> TASK STATEMENT: Please copy every line of the listing below without any changes, and leave the pictures out of your answer.

Collection entries:

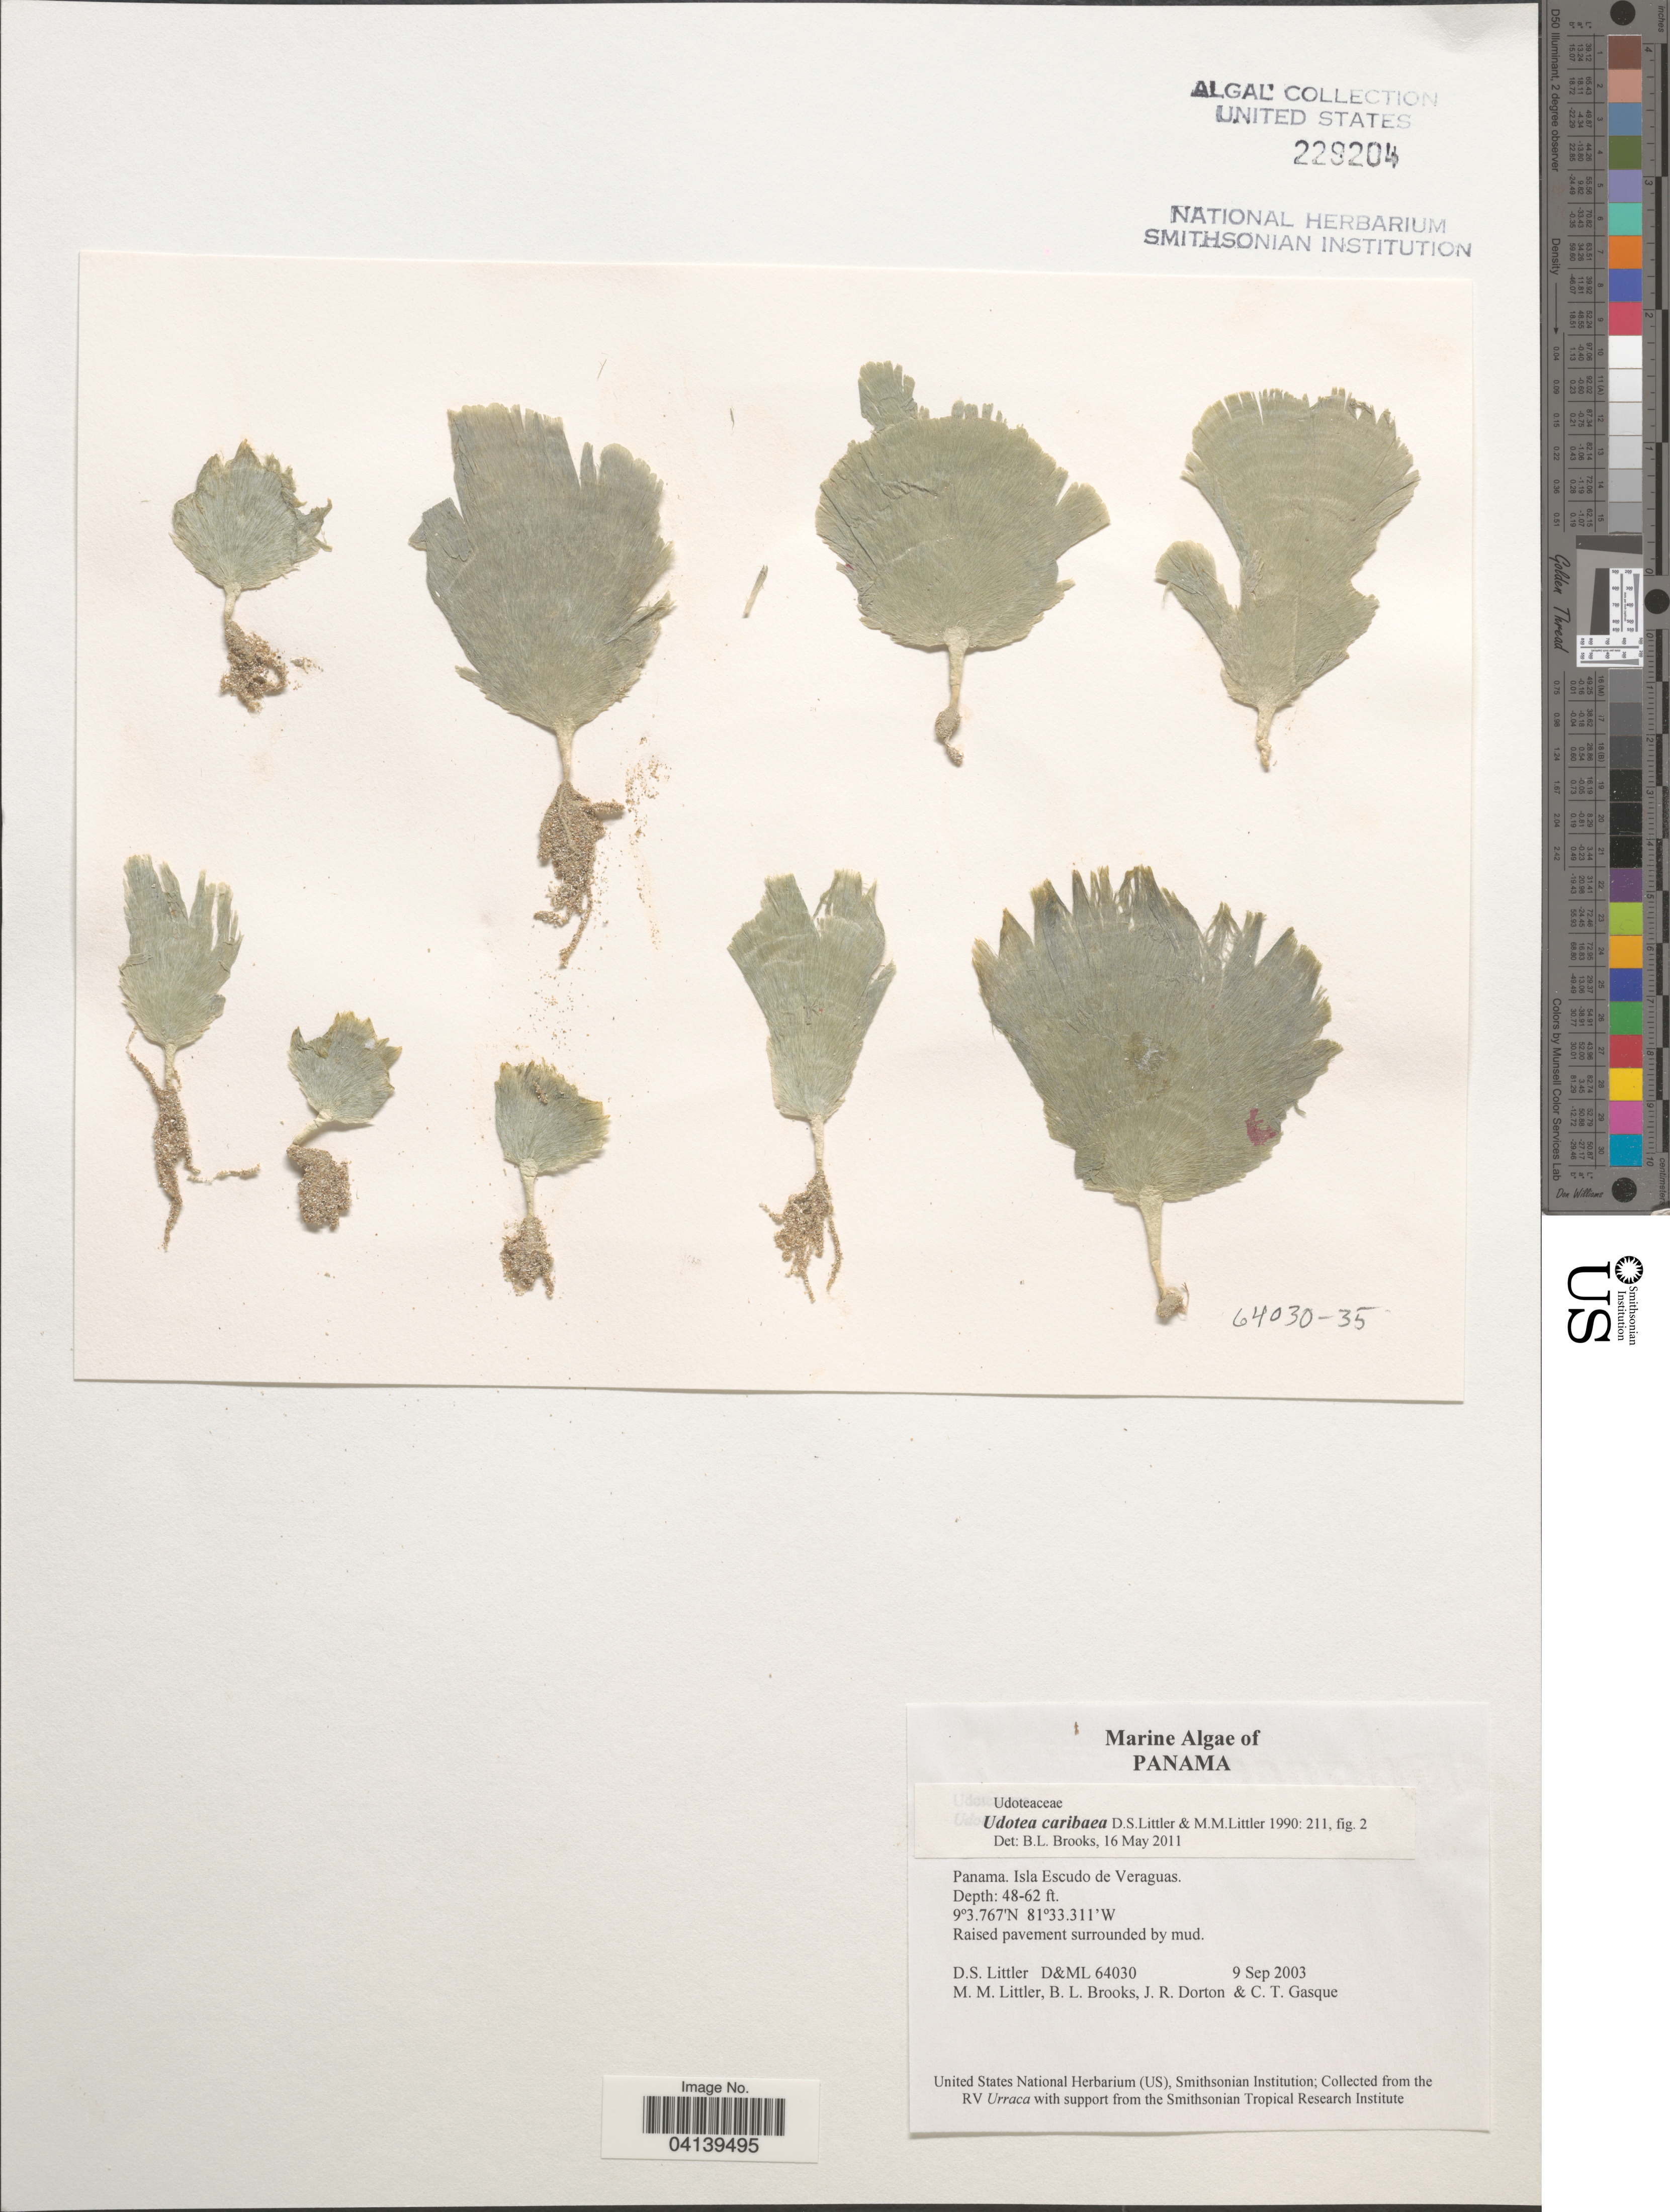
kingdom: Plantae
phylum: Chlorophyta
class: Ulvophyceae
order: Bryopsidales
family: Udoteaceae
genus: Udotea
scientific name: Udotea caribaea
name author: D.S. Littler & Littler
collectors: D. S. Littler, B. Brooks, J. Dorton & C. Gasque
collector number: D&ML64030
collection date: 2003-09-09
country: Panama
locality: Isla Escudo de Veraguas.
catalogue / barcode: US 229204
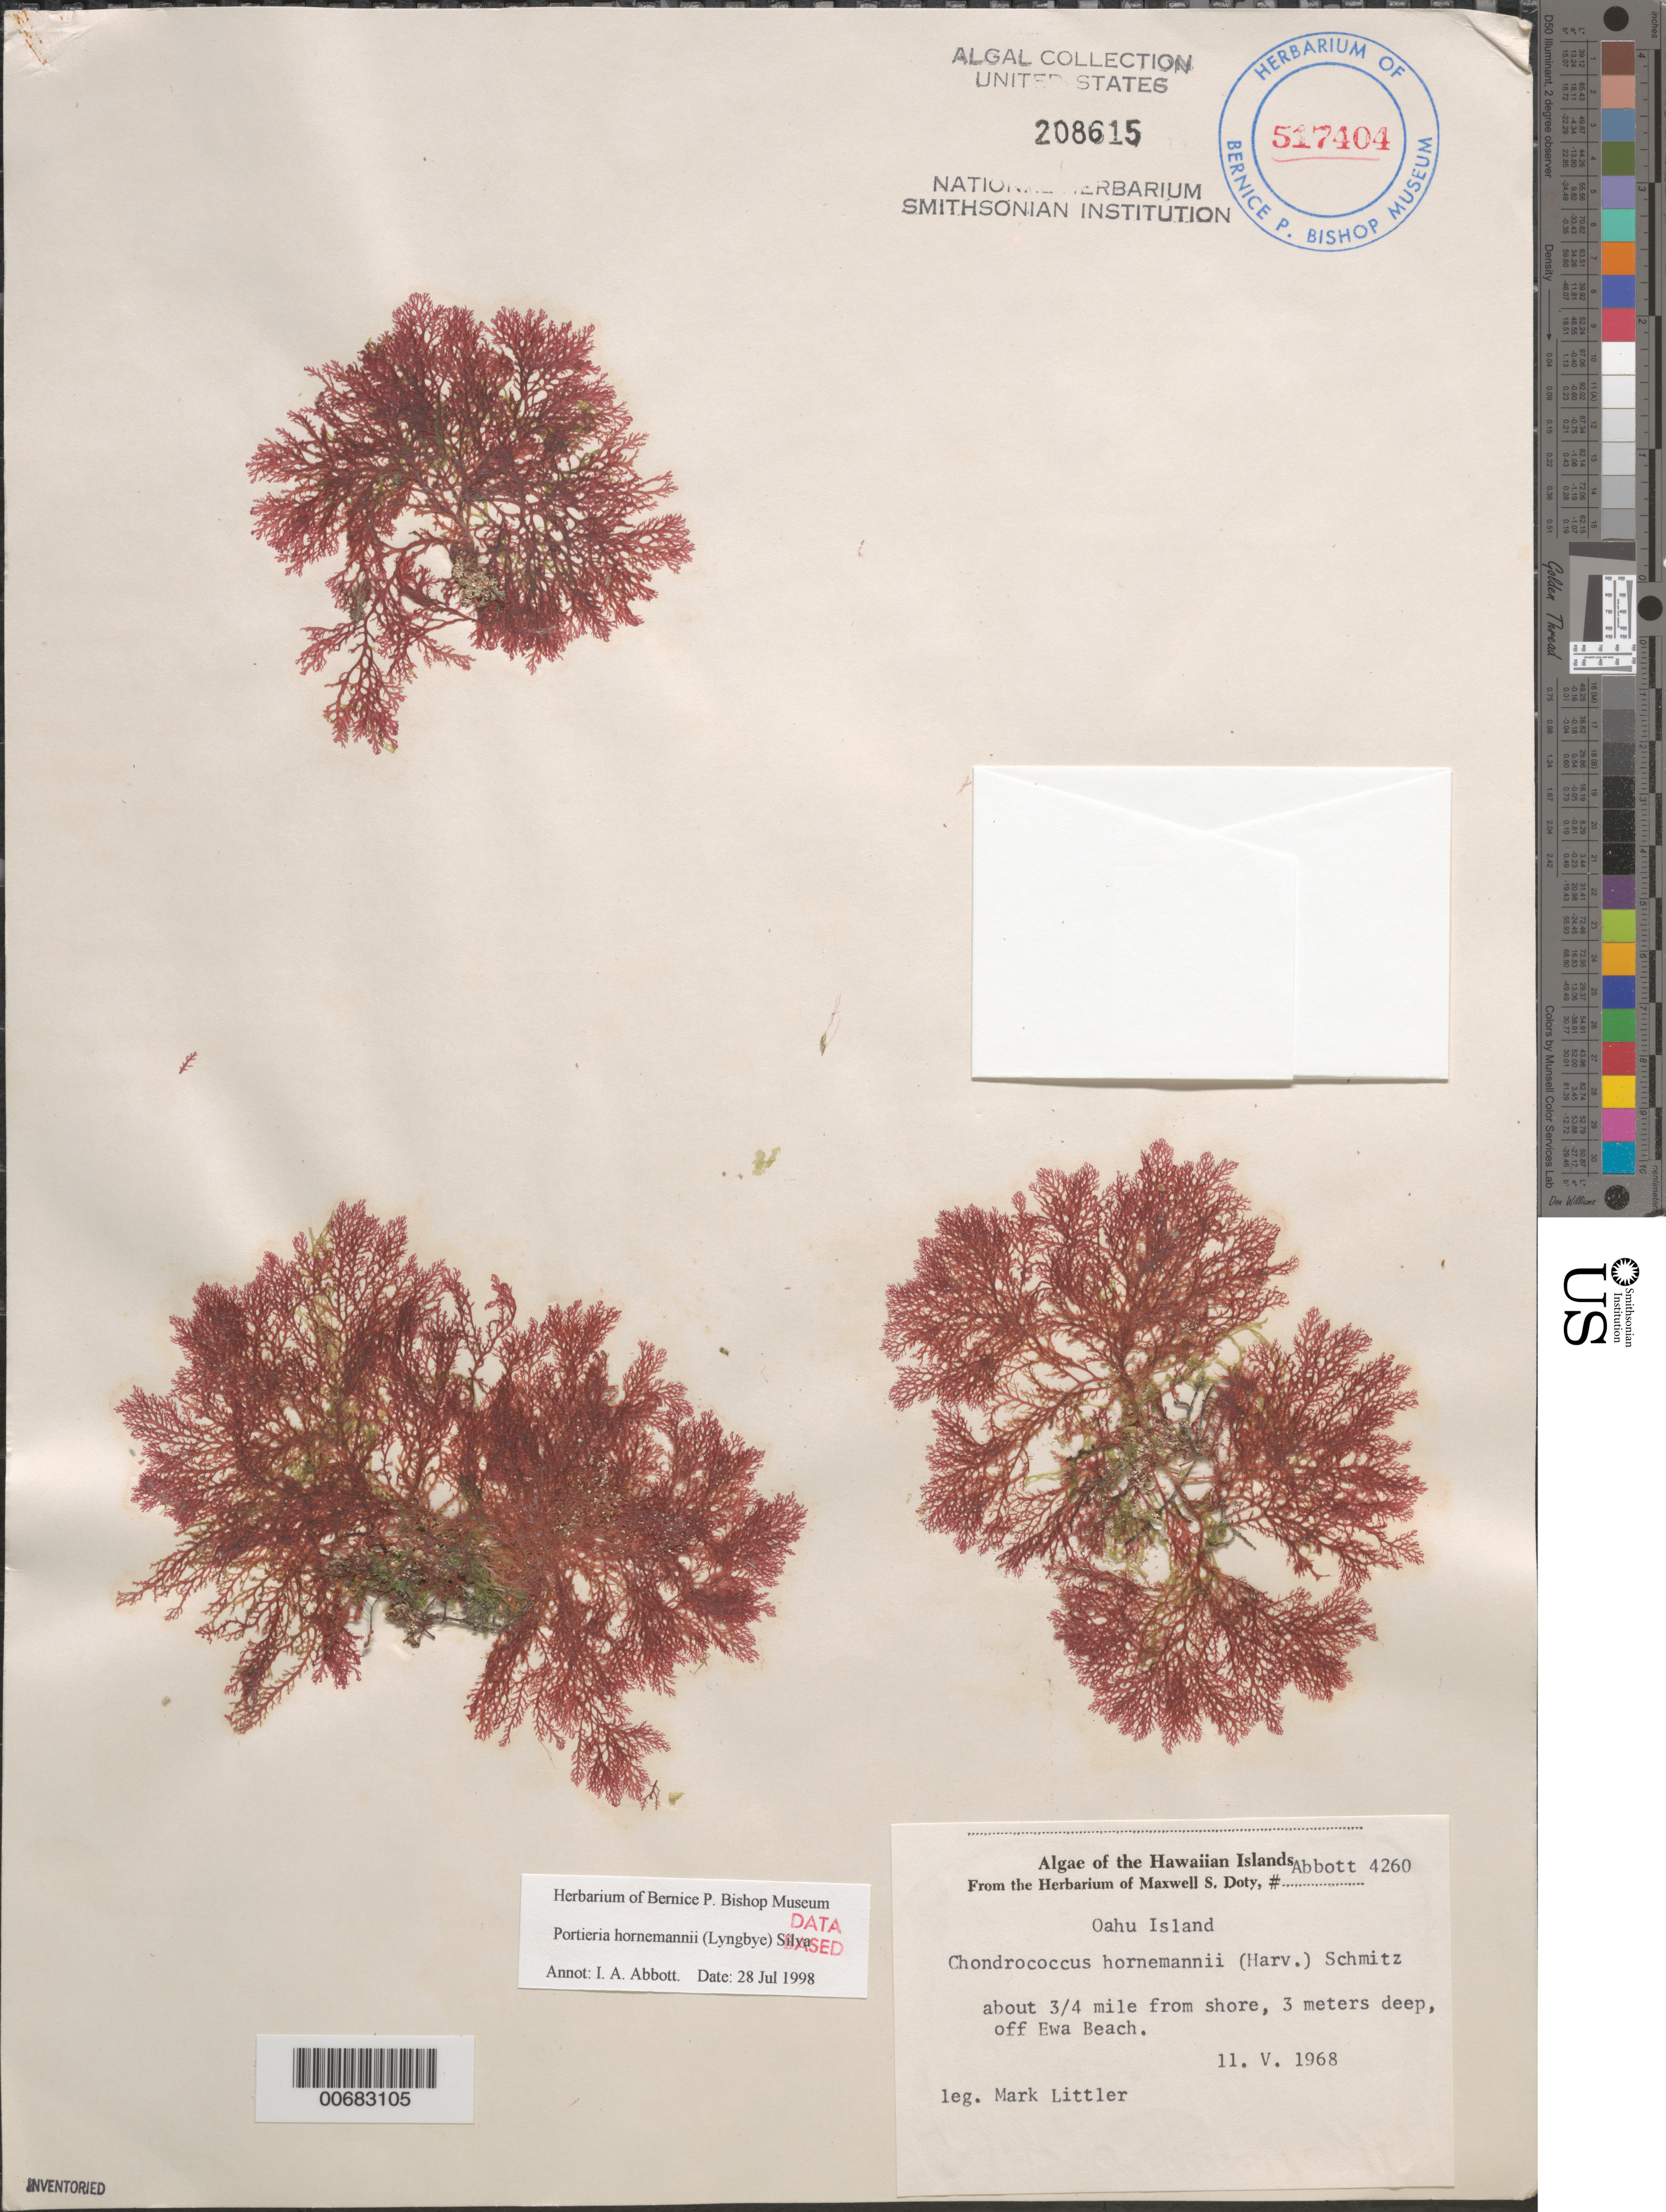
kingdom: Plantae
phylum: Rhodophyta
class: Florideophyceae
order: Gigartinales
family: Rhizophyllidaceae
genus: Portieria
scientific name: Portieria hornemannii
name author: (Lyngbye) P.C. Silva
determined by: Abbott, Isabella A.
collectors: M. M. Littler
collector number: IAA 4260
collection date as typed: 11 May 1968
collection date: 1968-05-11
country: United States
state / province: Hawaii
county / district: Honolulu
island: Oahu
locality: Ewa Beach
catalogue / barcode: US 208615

> SOLUTION:
kingdom: Plantae
phylum: Chlorophyta
class: Ulvophyceae
order: Bryopsidales
family: Udoteaceae
genus: Udotea
scientific name: Udotea caribaea
name author: D.S. Littler & Littler
collectors: D. S. Littler, B. Brooks, J. Dorton & C. Gasque
collector number: D&ML64030
collection date: 2003-09-09
country: Panama
locality: Isla Escudo de Veraguas.
catalogue / barcode: US 229204
kingdom: Plantae
phylum: Rhodophyta
class: Florideophyceae
order: Gigartinales
family: Rhizophyllidaceae
genus: Portieria
scientific name: Portieria hornemannii
name author: (Lyngbye) P.C. Silva
determined by: Abbott, Isabella A.
collectors: M. M. Littler
collector number: IAA 4260
collection date as typed: 11 May 1968
collection date: 1968-05-11
country: United States
state / province: Hawaii
county / district: Honolulu
island: Oahu
locality: Ewa Beach
catalogue / barcode: US 208615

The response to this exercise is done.